For investors, the relevant metrics are cash runway and burn rate: $10.7 million supports approximately six to nine months of operations at the current $3.5-4.0 million quarterly burn rate, creating a hard deadline for clinical data to catalyze external funding. The path to value creation runs exclusively through partnership or acquisition, as the company cannot reach commercialization without capital infusion that would likely exceed its current market cap. Any positive INB-100 or INB-200 data readout could trigger a re-rating toward peer-average valuations of $50-100 million, representing a 6-12x return from current levels, while failure to secure financing by Q2 2026 implies near-total loss.

Conclusion: A Compelling Science Story with a Ticking Clock

IN8bio has demonstrated clinical durability that positions its DeltEx platform among the most promising gamma-delta T cell approaches in development, with INB-100's 100% survival rates and INB-200's four-year GBM remission representing genuine breakthroughs in diseases with dismal standard-of-care outcomes. The INB-600 T cell engager platform further broadens the company's strategic appeal by addressing autoimmune indications with a best-in-class safety profile. This scientific validation creates the potential for significant value creation through partnership or acquisition, particularly as larger biopharma companies seek differentiated cell therapy assets.
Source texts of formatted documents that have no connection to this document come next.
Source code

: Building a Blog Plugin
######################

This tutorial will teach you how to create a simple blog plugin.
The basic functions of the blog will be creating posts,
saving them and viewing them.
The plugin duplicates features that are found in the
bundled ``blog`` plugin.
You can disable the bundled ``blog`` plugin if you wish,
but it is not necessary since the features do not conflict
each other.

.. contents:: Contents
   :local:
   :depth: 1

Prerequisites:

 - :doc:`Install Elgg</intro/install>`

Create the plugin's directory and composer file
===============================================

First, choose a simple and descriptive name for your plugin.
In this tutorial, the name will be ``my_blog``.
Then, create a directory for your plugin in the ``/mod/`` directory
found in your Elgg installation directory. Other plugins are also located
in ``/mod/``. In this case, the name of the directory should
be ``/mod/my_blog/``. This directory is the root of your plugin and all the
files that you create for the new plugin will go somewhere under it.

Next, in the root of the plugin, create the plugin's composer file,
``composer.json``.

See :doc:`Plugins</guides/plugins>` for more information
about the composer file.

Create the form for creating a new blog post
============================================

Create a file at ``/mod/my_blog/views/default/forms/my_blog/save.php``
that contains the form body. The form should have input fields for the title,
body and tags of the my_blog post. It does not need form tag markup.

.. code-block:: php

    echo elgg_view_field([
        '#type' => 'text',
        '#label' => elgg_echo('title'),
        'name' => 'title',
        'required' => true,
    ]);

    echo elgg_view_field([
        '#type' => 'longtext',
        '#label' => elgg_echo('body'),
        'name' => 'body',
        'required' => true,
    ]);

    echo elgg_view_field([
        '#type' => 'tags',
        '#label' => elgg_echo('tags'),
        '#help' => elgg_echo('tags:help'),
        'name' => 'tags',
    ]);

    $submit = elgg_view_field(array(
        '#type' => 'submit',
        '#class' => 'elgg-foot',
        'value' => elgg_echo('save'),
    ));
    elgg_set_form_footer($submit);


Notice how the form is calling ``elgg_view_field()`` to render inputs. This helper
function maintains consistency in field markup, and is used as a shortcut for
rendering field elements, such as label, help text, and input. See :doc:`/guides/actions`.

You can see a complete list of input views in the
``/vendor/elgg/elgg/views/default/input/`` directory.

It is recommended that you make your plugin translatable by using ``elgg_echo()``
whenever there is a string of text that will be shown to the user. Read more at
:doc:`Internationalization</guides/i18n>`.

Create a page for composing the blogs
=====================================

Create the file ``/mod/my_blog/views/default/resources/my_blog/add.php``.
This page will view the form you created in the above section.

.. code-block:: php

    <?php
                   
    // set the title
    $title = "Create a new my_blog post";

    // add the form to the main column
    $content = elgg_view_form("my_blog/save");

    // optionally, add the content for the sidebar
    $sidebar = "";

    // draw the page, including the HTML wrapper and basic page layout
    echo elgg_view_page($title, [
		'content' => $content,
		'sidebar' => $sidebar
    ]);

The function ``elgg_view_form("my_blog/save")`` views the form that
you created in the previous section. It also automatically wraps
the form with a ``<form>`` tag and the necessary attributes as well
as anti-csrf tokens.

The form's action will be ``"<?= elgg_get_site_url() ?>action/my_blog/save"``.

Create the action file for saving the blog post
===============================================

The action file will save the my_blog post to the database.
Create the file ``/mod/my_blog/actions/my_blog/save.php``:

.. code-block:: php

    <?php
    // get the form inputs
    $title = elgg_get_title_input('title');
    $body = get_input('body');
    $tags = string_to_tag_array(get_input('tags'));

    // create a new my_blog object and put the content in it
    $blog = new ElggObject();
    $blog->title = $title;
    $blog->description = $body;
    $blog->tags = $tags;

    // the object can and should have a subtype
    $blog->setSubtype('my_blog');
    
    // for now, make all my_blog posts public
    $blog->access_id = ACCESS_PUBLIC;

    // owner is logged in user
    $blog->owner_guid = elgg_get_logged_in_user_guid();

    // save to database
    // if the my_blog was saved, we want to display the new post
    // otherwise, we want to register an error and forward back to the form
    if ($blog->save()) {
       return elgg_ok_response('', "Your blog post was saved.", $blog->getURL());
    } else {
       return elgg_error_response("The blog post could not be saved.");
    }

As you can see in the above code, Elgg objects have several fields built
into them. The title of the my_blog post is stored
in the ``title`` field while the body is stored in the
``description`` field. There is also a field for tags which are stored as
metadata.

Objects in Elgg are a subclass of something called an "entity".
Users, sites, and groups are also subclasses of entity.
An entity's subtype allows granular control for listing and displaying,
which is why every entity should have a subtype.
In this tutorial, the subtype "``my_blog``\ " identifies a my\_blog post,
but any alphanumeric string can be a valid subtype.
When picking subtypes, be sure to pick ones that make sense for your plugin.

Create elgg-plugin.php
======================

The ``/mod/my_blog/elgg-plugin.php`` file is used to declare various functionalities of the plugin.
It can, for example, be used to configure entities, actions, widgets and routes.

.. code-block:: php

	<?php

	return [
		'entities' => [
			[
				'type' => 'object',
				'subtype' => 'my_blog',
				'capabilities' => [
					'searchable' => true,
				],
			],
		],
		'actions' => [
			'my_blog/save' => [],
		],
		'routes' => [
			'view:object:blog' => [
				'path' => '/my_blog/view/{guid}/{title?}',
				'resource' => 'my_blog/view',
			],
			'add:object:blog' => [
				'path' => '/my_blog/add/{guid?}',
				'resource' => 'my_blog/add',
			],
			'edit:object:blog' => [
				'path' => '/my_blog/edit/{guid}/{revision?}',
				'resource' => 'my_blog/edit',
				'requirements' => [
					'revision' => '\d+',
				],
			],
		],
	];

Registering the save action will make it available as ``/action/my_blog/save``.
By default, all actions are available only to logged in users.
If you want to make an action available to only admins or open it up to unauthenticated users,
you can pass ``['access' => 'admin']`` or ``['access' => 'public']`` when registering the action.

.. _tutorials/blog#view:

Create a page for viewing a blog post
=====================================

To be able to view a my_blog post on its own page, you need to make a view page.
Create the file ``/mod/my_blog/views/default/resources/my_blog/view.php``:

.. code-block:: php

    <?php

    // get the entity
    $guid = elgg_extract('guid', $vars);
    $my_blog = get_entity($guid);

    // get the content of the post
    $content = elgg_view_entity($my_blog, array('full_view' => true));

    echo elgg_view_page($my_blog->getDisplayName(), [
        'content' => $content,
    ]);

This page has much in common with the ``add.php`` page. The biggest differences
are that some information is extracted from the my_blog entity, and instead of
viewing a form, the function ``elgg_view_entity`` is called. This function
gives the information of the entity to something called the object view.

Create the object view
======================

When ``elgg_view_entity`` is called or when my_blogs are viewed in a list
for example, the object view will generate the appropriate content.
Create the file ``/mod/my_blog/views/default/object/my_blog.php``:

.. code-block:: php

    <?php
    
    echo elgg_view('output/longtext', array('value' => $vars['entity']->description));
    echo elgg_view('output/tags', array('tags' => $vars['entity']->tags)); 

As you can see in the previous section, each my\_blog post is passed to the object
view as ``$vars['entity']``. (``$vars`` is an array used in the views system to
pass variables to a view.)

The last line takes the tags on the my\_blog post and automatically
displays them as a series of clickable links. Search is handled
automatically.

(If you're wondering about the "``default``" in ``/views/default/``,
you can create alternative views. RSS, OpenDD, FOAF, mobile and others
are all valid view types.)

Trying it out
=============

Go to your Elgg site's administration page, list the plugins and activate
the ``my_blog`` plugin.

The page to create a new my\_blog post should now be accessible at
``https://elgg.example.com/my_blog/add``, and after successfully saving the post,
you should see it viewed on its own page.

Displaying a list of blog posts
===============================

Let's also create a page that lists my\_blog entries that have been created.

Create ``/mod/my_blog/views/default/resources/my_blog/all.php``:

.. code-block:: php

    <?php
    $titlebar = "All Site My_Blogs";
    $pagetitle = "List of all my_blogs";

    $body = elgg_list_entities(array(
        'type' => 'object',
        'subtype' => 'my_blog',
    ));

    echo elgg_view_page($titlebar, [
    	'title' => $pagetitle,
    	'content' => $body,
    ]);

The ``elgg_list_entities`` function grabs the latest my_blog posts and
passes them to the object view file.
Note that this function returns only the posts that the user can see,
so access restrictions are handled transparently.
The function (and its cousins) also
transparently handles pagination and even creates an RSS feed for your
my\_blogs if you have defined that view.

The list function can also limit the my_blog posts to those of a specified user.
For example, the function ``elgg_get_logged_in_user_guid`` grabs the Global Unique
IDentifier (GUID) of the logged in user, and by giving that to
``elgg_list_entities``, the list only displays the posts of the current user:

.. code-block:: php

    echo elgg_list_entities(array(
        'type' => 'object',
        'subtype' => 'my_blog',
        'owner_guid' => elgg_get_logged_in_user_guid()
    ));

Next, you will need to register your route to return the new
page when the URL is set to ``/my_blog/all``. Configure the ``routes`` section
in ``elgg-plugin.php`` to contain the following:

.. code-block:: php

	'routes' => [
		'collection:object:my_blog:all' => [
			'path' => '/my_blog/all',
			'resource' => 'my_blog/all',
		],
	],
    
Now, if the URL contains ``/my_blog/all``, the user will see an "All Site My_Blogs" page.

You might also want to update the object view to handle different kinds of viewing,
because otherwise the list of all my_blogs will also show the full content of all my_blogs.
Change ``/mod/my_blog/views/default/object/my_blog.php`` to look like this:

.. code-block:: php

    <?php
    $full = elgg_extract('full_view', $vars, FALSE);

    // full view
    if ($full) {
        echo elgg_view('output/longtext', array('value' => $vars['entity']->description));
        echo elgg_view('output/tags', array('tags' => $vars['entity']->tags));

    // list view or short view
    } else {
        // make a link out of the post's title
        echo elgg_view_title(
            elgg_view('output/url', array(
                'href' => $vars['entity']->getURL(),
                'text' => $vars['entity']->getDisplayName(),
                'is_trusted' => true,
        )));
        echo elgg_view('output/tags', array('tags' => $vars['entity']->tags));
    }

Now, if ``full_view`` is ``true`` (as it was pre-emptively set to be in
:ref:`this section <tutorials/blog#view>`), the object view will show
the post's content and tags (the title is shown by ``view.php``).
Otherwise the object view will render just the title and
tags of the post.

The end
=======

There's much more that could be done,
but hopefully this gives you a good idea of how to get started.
The central thesis hinges on whether management can convert clinical promise into non-dilutive capital before cash runs out in mid-2026. The company's disciplined burn rate reduction and focused pipeline strategy improve the odds of reaching key milestones, but the $10.7 million cash position leaves no margin for clinical setbacks, manufacturing delays, or competitive data readouts that could diminish IN8bio's negotiating leverage. For investors, the asymmetry is stark: successful INB-100 enrollment completion or INB-200 survival data at SNO could drive a multi-bagger re-rating, while any financing delay beyond Q2 2026 likely results in near-total loss. The stock at $1.70 represents a call option on management's ability to navigate this narrow window, making it a high-conviction speculation for risk-tolerant investors who believe durability data will trump balance sheet weakness in the near term.